Source data:
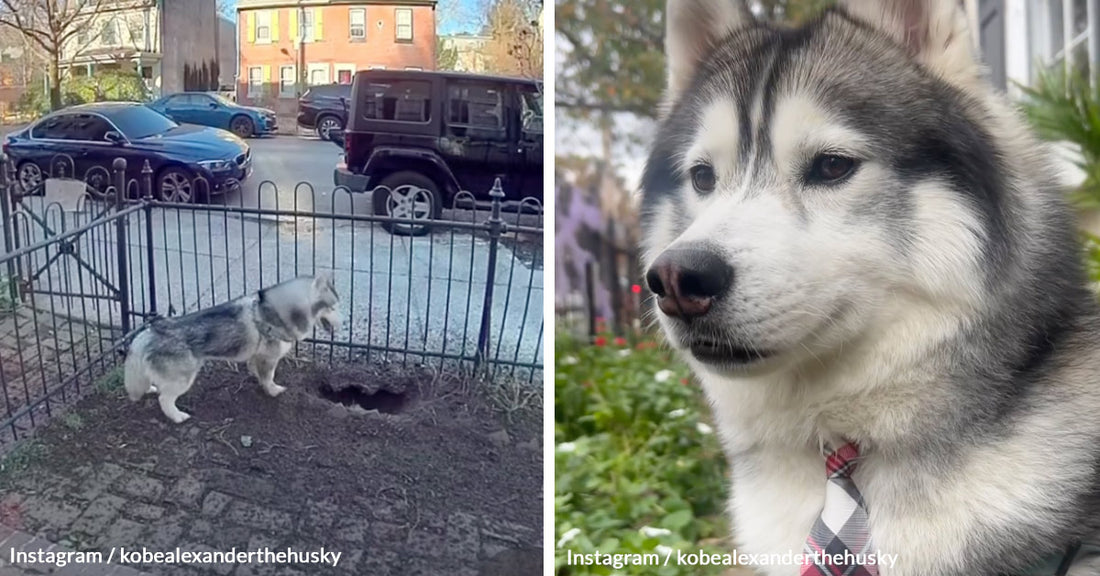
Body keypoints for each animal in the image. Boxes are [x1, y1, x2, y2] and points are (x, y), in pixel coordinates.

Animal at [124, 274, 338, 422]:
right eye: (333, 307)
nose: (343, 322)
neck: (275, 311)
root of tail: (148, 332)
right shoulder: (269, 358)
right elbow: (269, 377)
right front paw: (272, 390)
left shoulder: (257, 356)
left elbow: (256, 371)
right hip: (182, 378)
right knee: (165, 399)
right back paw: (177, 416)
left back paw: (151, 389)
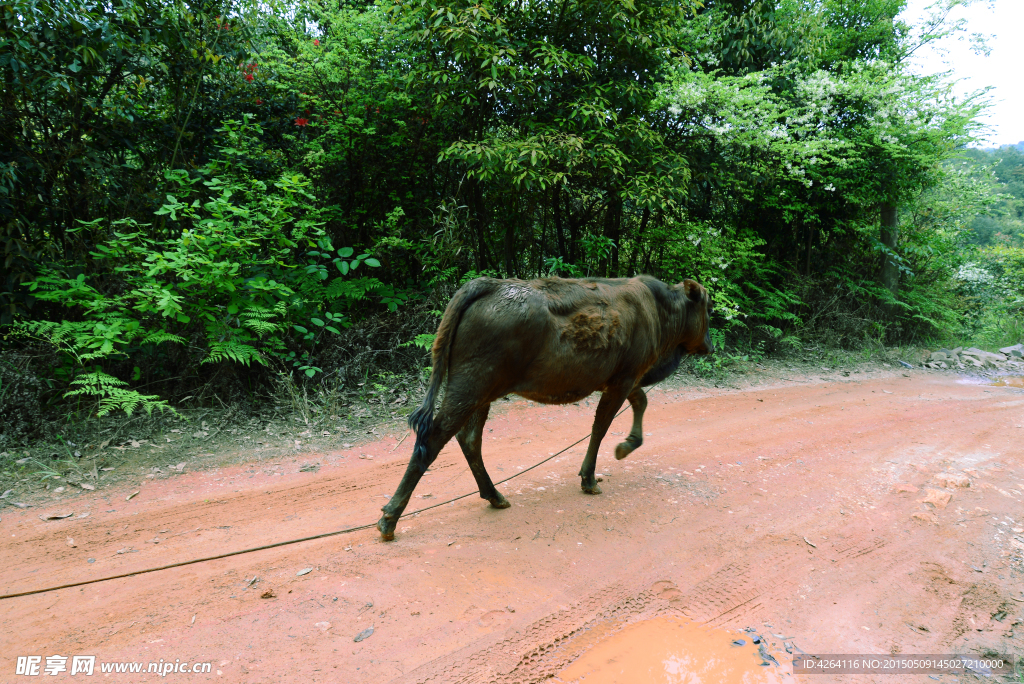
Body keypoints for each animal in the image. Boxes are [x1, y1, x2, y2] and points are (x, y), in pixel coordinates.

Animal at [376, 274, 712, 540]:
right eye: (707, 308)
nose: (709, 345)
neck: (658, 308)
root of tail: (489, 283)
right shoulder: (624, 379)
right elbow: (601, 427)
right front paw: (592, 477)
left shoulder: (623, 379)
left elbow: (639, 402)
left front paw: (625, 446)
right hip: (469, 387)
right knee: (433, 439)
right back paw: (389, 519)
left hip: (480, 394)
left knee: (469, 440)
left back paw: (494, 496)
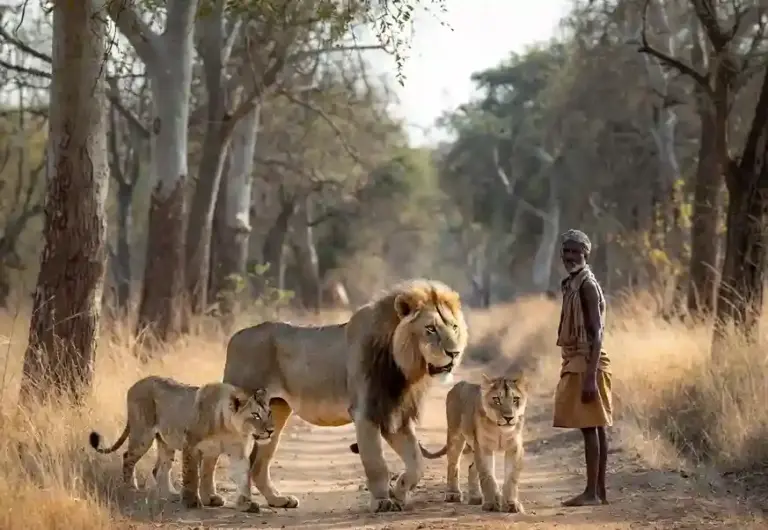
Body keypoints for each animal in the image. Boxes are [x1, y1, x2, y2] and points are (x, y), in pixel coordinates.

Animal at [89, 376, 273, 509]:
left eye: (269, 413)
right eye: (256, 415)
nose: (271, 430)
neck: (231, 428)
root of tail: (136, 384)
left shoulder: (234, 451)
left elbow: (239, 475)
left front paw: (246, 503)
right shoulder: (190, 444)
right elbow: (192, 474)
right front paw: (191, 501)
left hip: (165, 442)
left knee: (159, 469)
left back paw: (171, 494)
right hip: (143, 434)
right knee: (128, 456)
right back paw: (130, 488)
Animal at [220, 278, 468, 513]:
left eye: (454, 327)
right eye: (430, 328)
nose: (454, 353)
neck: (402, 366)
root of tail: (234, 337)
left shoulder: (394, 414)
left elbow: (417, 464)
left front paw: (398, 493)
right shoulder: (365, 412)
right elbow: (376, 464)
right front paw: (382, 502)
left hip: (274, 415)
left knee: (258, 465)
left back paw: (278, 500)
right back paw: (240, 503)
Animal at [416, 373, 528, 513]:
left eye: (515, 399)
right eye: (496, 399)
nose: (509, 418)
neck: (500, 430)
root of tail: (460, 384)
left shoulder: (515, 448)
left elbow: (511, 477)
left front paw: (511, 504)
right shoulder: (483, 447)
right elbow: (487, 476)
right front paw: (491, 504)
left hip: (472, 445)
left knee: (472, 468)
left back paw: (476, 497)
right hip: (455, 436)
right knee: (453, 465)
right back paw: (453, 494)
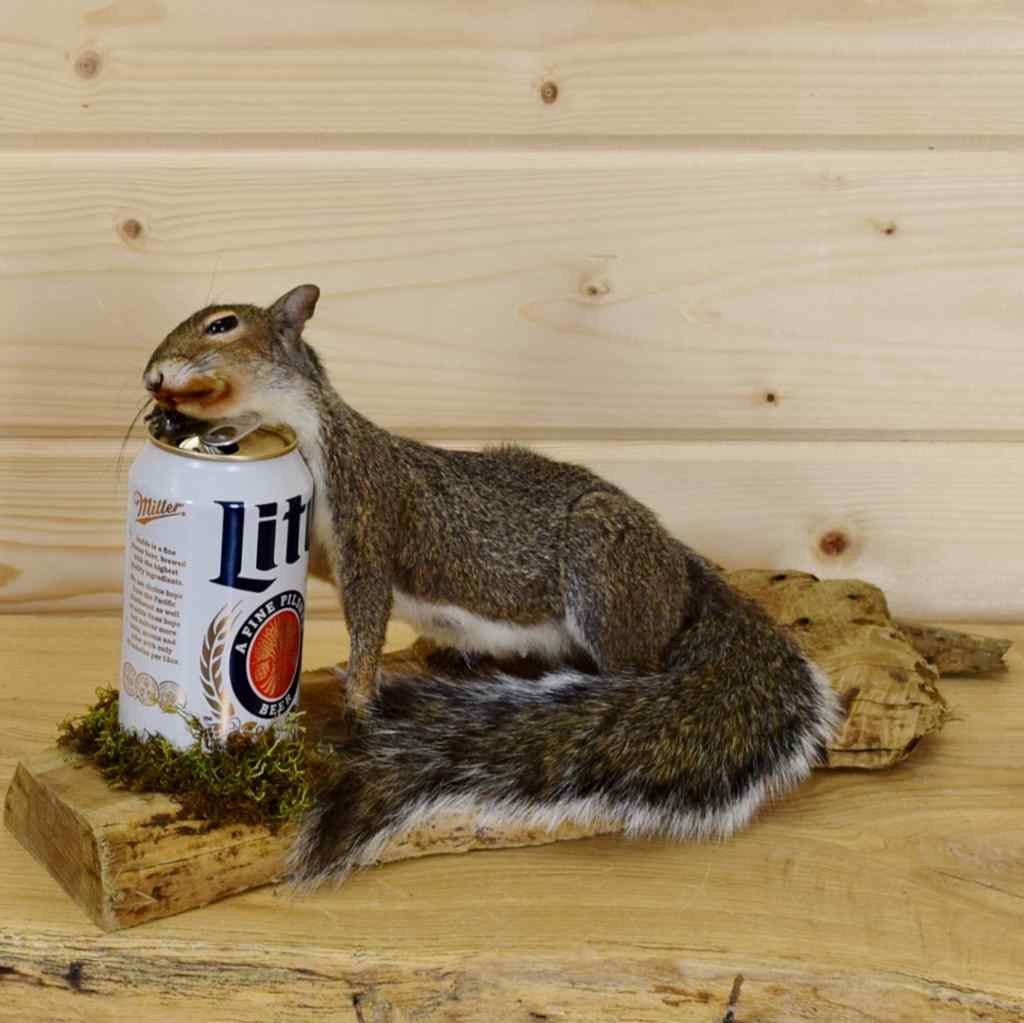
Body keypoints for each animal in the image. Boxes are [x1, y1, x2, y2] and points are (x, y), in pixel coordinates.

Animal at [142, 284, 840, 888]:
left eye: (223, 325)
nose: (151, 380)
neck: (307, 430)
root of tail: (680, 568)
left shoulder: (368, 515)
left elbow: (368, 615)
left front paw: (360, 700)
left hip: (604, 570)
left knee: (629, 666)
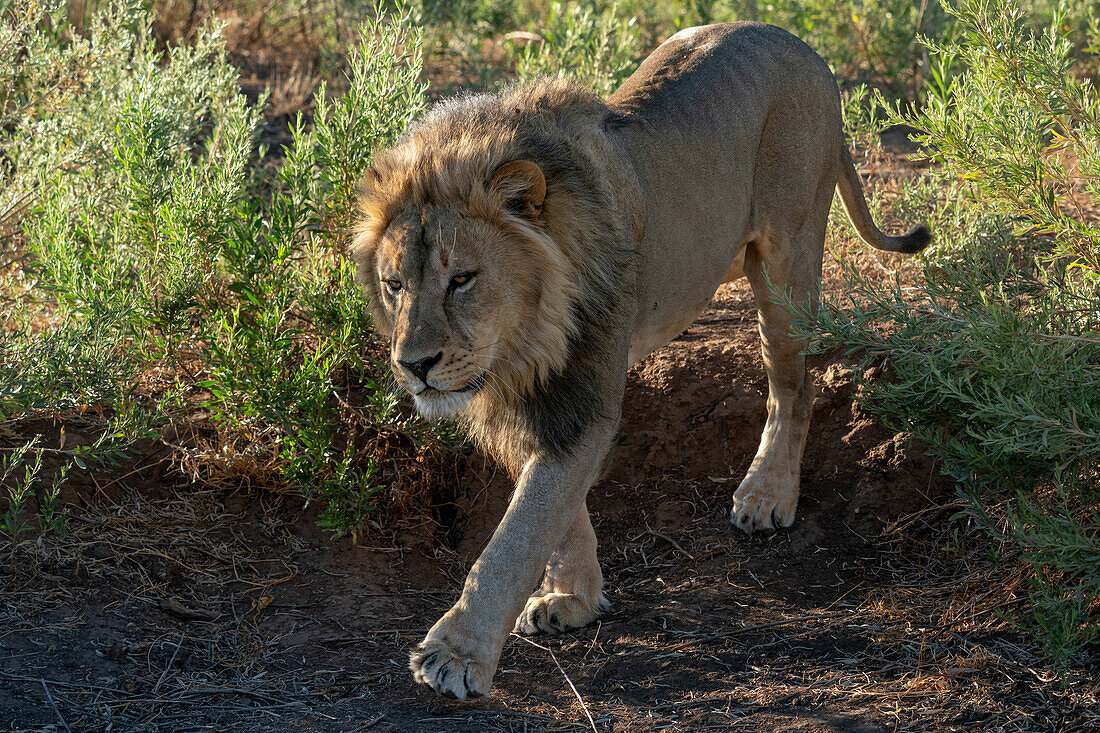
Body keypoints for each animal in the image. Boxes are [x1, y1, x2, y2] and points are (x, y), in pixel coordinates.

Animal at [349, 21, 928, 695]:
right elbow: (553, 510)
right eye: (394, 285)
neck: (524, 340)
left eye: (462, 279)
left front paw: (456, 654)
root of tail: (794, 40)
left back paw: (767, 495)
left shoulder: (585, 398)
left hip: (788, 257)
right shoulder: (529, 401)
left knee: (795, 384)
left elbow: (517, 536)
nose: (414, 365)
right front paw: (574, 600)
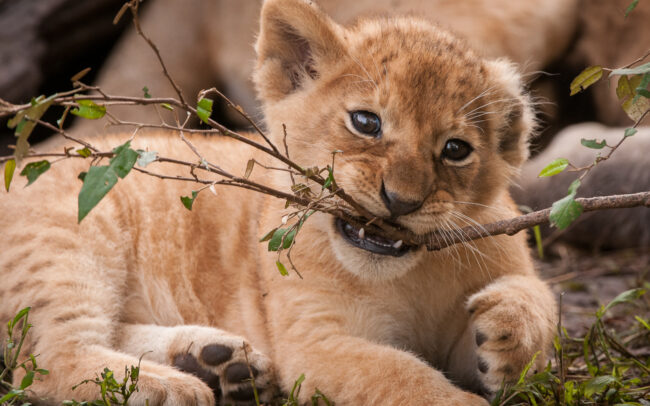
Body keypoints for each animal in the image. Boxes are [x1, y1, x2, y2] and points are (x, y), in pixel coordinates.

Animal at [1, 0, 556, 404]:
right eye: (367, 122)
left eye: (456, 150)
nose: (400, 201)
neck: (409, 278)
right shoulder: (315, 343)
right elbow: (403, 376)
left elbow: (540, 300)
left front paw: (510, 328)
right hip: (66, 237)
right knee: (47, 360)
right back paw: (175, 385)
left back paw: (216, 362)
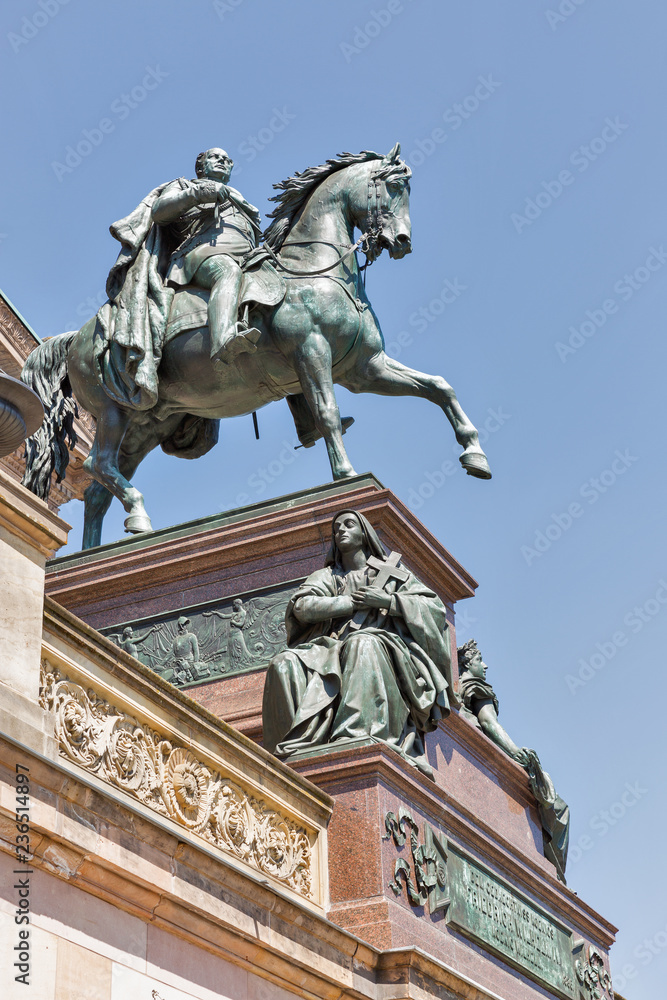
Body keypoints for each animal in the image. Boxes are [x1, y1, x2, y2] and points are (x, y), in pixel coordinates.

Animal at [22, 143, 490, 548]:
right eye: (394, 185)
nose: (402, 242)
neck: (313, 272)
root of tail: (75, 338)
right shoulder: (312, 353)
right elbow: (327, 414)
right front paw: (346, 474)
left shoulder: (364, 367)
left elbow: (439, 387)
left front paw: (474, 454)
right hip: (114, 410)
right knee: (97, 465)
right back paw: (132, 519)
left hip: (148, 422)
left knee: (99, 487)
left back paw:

ACTIVITY: Every record gets retyped exactly; no picture goes into the copy.

ANSWER AREA:
Body keypoints for each animal in the image. Boxes are [x1, y1, x2, y2] and points are (x, y), in pixel coordinates.

Animal at [124, 274, 338, 422]:
right eye: (333, 307)
nose: (343, 322)
neck: (275, 311)
root of tail: (148, 332)
right shoulder: (269, 358)
right elbow: (269, 377)
right front paw: (272, 390)
left shoulder: (257, 356)
left elbow: (256, 371)
right hip: (182, 378)
right knee: (165, 399)
right back paw: (177, 416)
left back paw: (151, 389)
Body keypoints for each animal in the image. Boxes are [x1, y1, x2, y2] and points are (x, y), in pixel coordinates.

Animal at [376, 274, 712, 540]:
right eye: (707, 308)
nose: (709, 345)
neck: (658, 308)
root of tail: (489, 283)
right shoulder: (624, 379)
right elbow: (601, 427)
right front paw: (592, 477)
left shoulder: (623, 379)
left elbow: (639, 402)
left front paw: (625, 446)
right hip: (469, 387)
right knee: (433, 439)
right back paw: (389, 519)
left hip: (480, 394)
left knee: (469, 440)
left back paw: (494, 496)
Body keypoints for each animal in the image. Boxes are [x1, y1, x2, y2] and points are (x, y), in pixel coordinates.

Animal at [89, 376, 273, 509]:
left eye: (269, 413)
right eye: (256, 415)
nose: (271, 430)
neck: (231, 428)
root of tail: (136, 384)
left shoulder: (234, 451)
left elbow: (239, 475)
left front paw: (246, 503)
right shoulder: (190, 444)
right elbow: (192, 474)
right front paw: (191, 501)
left hip: (165, 442)
left knee: (159, 469)
left back paw: (171, 494)
right hip: (143, 434)
right knee: (128, 456)
right back paw: (130, 488)
Animal at [220, 278, 468, 513]:
left eye: (454, 327)
right eye: (430, 328)
nose: (454, 353)
neck: (402, 366)
root of tail: (234, 337)
left shoulder: (394, 414)
left elbow: (417, 464)
left front paw: (398, 493)
right shoulder: (365, 412)
right elbow: (376, 464)
right front paw: (382, 502)
left hip: (274, 415)
left knee: (258, 465)
left back paw: (278, 500)
right back paw: (240, 503)
Animal at [416, 373, 528, 513]:
left eye: (515, 399)
right eye: (496, 399)
nose: (509, 418)
neck: (500, 430)
root of tail: (460, 384)
left shoulder: (515, 448)
left elbow: (511, 477)
left front paw: (511, 504)
right shoulder: (483, 447)
right elbow: (487, 476)
right front paw: (491, 504)
left hip: (472, 445)
left knee: (472, 468)
left back paw: (476, 497)
right hip: (455, 436)
right knee: (453, 465)
right back paw: (453, 494)
Body keypoints for each animal in the image. Boxes are [x1, y1, x2, y2] and points are (x, y), in pixel coordinates.

Animal at [142, 284, 840, 888]:
left eye: (223, 325)
nose: (151, 380)
neck: (307, 430)
root of tail: (680, 568)
left shoulder: (368, 515)
left elbow: (368, 615)
left front paw: (360, 700)
left hip: (604, 570)
left knee: (629, 666)
Body keypoints for each animal in the image. Boxes are [x1, y1, x2, y2] and points are (x, y), in pixel coordinates.

Animal at [349, 21, 928, 695]:
right elbow: (553, 510)
right eye: (394, 285)
neck: (524, 340)
left eye: (462, 279)
left front paw: (456, 654)
root of tail: (794, 40)
left back paw: (767, 495)
left shoulder: (585, 398)
left hip: (788, 257)
right shoulder: (529, 401)
left knee: (795, 384)
left elbow: (517, 536)
nose: (414, 365)
right front paw: (574, 600)
Body keypoints for each animal in the image. Boxes are [x1, y1, x2, y2] and points are (x, y), in pixel coordinates.

Animal at [1, 0, 556, 404]:
right eye: (367, 122)
left eye: (456, 150)
nose: (400, 201)
neck: (409, 278)
right shoulder: (315, 343)
right elbow: (403, 376)
left elbow: (540, 300)
left front paw: (510, 328)
right hip: (66, 237)
right knee: (47, 360)
right back paw: (175, 385)
left back paw: (216, 362)
Body keypoints for each animal in the image. Boxes are [x1, y1, x2, y2] and points are (x, y), in pixel coordinates.

Animal at [22, 143, 490, 548]:
right eye: (394, 185)
nose: (402, 242)
neck: (313, 272)
root of tail: (75, 338)
right shoulder: (312, 353)
right elbow: (327, 414)
right front paw: (346, 474)
left shoulder: (364, 367)
left elbow: (439, 387)
left front paw: (474, 454)
right hip: (114, 410)
right knee: (97, 465)
right back paw: (132, 519)
left hip: (148, 422)
left knee: (99, 487)
left back paw:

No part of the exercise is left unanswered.